A: Under Arizona law, minors do not have the legal capacity to file lawsuits on their own. However, a parent or legal guardian of an injured minor can file a lawsuit on behalf of him or her under A.R.S. § 12-541. If a parent or guardian does not file a lawsuit on the minor’s behalf within the normal statute of limitations, the statute of limitations will be tolled until the minor reaches the age of majority. He or she will then be able to file a lawsuit within the prescribed statutory time period after he or she turns 18 years old. If the parents or guardians fail to file a lawsuit on behalf of the minor, and the minor fails to file a lawsuit on his or her own behalf after he or she turns 18, the potential claim will be time-barred. This means that the child will lose the ability to recover compensation for his or her injuries and losses that resulted from the accident.
Q: How are settlements for minors handled?

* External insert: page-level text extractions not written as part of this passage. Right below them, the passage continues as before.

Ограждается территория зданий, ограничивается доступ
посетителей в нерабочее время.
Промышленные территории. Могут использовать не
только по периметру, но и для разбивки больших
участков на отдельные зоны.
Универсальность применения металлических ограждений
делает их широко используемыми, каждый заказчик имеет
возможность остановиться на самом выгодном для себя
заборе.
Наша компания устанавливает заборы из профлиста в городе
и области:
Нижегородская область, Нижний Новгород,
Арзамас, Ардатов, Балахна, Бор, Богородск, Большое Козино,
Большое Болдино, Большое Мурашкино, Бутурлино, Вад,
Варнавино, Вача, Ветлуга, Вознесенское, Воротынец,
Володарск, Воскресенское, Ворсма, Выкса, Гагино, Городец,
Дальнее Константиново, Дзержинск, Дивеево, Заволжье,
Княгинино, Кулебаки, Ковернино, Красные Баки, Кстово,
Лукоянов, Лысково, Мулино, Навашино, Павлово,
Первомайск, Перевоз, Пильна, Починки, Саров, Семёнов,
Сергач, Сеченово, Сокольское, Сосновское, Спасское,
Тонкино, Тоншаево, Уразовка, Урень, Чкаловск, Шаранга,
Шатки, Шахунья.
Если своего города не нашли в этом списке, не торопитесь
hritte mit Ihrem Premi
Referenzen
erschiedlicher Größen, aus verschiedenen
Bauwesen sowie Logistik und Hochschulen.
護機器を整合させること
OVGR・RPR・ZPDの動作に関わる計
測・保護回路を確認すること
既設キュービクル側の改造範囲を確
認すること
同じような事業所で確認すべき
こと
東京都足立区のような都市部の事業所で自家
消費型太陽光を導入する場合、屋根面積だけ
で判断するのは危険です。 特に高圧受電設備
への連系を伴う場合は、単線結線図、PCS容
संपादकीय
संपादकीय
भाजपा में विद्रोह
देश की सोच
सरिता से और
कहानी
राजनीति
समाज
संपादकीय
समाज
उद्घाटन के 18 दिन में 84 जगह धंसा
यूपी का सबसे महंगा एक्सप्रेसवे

A: Because of the unique position that minors have, the courts of Arizona treat proposed settlements differently for minors. The courts want to make certain that the settlements are fair to the minors and that the money that is received will not be wasted by the minor’s parents, guardian, or by the minor himself or herself. Under 17B A.R.S. Rules Prob. Proc. Rule 37, when a settlement offer is proposed for a minor that the minor and his or her parents or guardian think is fair, the proposed settlement must be submitted to the probate court for a review. The probate judge will review the settlement and the evidence in the case to make a determination of whether or not the settlement should be approved. If the court does not approve of the proposed settlement, the parties will need to continue negotiating in an effort to reach a better settlement agreement that will be approved.
After a minor’s settlement offer is approved or after a verdict is awarded in favor of a minor by a jury, the money is not paid directly to the parents. Instead, a guardian will be appointed by the probate court to manage the money for the minor. The money will be held in a trust account, and each expenditure that is paid from the account will have to be requested and will have to be used to pay for approved expenses. Once the minor reaches the age of majority, he or she will receive access to the money in the account.
Q: What are punitive damages? Can I get them?
A: Punitive damages are not compensatory damages. This means that they are not damages that are meant to compensate you for your economic and noneconomic losses. Instead, punitive damages are monetary amounts that the defendant must pay in addition to your compensatory damages. These types of damages are meant to punish defendants for their wrongful actions in order to deter both them and others from engaging in similar behavior in the future.
Because of the unique nature of punitive damages, they are rarely awarded. These types of damages are reserved for cases in which the defendants’ actions were very egregious or outrageous. Types of accidents in which they might be available might include drunk driving accidents that result in severe and catastrophic injuries or cases involving homicide by vehicle with a DUI, for example. Unless the defendant’s conduct was very outrageous, intentional, or reckless, it is unlikely that punitive damages will be available in your case. Your personal injury lawyer at Lamber Goodnow can review your potential claim and advise you about whether they might be an option for you.